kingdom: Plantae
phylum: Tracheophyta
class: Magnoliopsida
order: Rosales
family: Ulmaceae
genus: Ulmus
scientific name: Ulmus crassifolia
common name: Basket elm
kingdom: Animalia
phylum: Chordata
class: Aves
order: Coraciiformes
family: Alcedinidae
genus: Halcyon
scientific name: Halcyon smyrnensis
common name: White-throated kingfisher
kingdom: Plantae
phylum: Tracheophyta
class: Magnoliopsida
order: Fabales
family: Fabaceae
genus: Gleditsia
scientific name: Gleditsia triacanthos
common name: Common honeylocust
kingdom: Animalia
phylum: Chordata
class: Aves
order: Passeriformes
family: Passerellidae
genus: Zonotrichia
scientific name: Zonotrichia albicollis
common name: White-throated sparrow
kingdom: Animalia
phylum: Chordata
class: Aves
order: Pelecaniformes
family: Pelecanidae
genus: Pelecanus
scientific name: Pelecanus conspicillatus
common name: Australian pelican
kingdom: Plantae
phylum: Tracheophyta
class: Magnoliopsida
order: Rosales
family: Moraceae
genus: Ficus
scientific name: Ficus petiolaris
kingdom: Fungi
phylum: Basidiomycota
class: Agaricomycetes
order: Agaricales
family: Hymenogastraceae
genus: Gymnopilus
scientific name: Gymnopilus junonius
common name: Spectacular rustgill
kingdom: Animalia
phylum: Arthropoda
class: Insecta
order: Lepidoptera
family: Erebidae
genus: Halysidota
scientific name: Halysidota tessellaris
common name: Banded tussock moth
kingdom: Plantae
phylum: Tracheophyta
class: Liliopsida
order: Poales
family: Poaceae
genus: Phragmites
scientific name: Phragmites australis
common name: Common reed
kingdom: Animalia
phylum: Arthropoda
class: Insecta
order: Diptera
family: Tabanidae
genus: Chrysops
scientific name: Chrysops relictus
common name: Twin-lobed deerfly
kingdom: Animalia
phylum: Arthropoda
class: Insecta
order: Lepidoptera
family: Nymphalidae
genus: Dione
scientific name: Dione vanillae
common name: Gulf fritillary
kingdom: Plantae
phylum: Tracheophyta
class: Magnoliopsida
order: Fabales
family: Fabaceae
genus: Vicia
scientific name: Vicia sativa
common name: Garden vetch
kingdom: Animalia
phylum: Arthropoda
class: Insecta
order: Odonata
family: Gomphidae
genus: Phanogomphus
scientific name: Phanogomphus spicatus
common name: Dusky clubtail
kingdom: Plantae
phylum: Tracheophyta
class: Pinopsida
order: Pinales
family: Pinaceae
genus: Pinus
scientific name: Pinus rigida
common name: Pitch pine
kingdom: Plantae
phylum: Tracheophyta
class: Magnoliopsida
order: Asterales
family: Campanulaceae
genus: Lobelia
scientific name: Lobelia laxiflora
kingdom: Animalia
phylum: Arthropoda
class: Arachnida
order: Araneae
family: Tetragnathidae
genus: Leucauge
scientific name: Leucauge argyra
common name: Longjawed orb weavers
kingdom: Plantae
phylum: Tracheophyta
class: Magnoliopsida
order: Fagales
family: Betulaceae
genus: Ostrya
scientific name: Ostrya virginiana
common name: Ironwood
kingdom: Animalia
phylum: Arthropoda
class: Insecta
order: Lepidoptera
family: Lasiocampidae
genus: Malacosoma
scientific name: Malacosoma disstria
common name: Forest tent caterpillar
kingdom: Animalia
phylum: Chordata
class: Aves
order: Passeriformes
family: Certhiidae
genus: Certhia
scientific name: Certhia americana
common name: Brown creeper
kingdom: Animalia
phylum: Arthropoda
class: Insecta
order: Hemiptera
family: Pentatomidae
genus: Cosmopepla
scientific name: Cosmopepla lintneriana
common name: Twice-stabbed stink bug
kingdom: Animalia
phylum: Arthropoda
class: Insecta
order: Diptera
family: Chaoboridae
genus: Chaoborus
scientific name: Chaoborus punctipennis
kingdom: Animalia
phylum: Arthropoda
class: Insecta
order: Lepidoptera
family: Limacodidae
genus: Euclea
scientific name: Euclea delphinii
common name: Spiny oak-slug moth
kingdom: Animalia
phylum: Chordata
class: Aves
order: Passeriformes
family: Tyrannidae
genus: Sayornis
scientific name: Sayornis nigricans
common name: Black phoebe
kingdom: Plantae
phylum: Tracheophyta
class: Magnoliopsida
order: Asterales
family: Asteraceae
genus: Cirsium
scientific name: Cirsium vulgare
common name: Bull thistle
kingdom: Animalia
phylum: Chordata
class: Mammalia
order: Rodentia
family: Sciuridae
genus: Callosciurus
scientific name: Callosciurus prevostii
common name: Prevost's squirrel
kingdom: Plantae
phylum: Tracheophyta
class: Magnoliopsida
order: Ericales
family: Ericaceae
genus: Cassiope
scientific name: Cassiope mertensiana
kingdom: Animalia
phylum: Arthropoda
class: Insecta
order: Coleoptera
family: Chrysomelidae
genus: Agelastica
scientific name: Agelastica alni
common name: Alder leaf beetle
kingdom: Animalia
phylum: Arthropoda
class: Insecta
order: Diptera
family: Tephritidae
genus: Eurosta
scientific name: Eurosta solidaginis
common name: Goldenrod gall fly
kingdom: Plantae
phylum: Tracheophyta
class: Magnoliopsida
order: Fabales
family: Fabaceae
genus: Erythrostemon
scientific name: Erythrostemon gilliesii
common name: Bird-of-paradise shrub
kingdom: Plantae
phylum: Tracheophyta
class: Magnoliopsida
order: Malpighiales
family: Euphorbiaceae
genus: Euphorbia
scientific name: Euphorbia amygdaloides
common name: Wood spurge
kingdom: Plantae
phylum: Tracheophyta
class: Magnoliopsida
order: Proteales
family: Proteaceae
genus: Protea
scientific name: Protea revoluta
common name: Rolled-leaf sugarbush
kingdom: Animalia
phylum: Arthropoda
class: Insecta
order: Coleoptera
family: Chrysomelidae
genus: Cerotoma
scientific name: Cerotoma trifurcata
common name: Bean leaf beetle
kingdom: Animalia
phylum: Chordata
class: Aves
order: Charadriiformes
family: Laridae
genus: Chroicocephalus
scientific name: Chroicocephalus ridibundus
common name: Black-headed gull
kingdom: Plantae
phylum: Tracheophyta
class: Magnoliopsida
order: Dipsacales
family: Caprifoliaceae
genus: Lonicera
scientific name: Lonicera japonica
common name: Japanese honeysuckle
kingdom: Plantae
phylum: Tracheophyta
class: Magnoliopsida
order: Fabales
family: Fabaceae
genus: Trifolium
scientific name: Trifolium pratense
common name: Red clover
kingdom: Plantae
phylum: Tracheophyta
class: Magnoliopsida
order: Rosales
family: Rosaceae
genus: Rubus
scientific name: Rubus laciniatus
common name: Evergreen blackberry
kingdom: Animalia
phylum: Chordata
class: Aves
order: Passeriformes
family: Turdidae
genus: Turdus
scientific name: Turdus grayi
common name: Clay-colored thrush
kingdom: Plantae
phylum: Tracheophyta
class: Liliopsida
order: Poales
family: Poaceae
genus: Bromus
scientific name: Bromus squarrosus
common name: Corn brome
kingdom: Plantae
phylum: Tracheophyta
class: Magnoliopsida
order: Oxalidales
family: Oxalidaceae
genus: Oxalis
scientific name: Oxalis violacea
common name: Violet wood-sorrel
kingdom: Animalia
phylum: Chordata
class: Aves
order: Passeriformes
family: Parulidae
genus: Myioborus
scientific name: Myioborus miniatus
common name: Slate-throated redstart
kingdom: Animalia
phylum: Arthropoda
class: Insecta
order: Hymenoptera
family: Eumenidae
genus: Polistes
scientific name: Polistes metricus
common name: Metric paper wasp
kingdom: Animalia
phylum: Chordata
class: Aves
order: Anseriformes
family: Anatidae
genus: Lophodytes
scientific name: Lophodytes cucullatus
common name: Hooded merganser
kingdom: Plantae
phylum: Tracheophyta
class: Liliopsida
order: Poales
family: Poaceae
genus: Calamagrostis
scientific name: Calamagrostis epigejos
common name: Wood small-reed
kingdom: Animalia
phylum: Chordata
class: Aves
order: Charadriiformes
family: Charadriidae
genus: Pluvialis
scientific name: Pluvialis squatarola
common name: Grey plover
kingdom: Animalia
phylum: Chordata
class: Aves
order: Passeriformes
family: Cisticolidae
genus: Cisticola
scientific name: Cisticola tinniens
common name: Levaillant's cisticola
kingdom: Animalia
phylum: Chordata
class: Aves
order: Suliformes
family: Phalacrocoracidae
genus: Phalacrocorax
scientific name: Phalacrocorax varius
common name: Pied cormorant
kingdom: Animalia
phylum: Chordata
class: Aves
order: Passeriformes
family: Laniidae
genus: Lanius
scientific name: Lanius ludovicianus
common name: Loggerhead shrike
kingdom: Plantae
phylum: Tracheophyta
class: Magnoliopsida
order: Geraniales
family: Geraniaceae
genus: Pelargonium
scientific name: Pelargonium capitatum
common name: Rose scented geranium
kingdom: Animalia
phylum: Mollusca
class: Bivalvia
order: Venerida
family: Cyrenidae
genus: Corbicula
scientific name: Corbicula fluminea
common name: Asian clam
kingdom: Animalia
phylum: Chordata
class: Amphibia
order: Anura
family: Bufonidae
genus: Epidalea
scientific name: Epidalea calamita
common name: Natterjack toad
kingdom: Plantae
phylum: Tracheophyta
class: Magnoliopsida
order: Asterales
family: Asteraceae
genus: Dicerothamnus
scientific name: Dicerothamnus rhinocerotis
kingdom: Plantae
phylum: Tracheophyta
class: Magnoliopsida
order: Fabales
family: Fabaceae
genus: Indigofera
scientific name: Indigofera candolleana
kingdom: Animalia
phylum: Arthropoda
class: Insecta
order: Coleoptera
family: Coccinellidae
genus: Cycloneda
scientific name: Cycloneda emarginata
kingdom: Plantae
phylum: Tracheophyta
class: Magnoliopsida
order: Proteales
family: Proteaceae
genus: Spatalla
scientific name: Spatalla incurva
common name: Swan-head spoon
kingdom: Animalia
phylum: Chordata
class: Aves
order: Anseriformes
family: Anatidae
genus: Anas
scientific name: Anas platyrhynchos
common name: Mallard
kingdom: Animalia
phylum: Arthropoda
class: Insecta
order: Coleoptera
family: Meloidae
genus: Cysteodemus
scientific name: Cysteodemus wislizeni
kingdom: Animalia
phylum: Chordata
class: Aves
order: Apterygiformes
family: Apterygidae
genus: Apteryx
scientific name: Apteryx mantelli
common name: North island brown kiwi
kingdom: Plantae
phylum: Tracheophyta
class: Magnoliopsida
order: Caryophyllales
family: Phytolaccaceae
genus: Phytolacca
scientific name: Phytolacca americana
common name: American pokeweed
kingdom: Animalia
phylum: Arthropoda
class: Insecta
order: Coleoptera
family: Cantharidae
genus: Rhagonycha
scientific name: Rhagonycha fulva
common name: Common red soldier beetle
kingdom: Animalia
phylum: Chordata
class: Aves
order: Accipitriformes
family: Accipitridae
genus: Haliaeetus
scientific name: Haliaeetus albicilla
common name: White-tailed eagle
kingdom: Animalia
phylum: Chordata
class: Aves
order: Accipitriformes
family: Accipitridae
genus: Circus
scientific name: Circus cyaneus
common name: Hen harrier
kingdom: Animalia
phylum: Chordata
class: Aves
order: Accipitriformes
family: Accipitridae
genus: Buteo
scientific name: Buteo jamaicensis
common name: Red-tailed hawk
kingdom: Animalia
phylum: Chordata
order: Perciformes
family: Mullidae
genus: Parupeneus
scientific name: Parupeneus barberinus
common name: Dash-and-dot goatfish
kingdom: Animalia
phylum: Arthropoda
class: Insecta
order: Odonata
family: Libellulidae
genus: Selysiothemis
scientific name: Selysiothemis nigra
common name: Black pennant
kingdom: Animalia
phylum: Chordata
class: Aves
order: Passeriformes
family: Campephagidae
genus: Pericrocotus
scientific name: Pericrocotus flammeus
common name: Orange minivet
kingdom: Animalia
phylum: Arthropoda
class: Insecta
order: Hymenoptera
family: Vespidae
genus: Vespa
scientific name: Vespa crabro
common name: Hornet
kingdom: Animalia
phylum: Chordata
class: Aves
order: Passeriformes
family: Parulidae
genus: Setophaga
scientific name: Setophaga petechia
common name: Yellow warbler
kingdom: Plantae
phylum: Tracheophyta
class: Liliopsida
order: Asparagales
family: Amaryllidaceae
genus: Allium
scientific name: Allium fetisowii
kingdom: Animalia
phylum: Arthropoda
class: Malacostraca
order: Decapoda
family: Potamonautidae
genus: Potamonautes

**GIVEN REQUEST**
Can you turn the stretch of rows above that starts with the line containing "common name: Wood small-reed" and ends with the line containing "scientific name: Cisticola tinniens" into a numbered list, skipping any blank lines and including both of those lines?

**WORKED ANSWER**
1. common name: Wood small-reed
2. kingdom: Animalia
3. phylum: Chordata
4. class: Aves
5. order: Charadriiformes
6. family: Charadriidae
7. genus: Pluvialis
8. scientific name: Pluvialis squatarola
9. common name: Grey plover
10. kingdom: Animalia
11. phylum: Chordata
12. class: Aves
13. order: Passeriformes
14. family: Cisticolidae
15. genus: Cisticola
16. scientific name: Cisticola tinniens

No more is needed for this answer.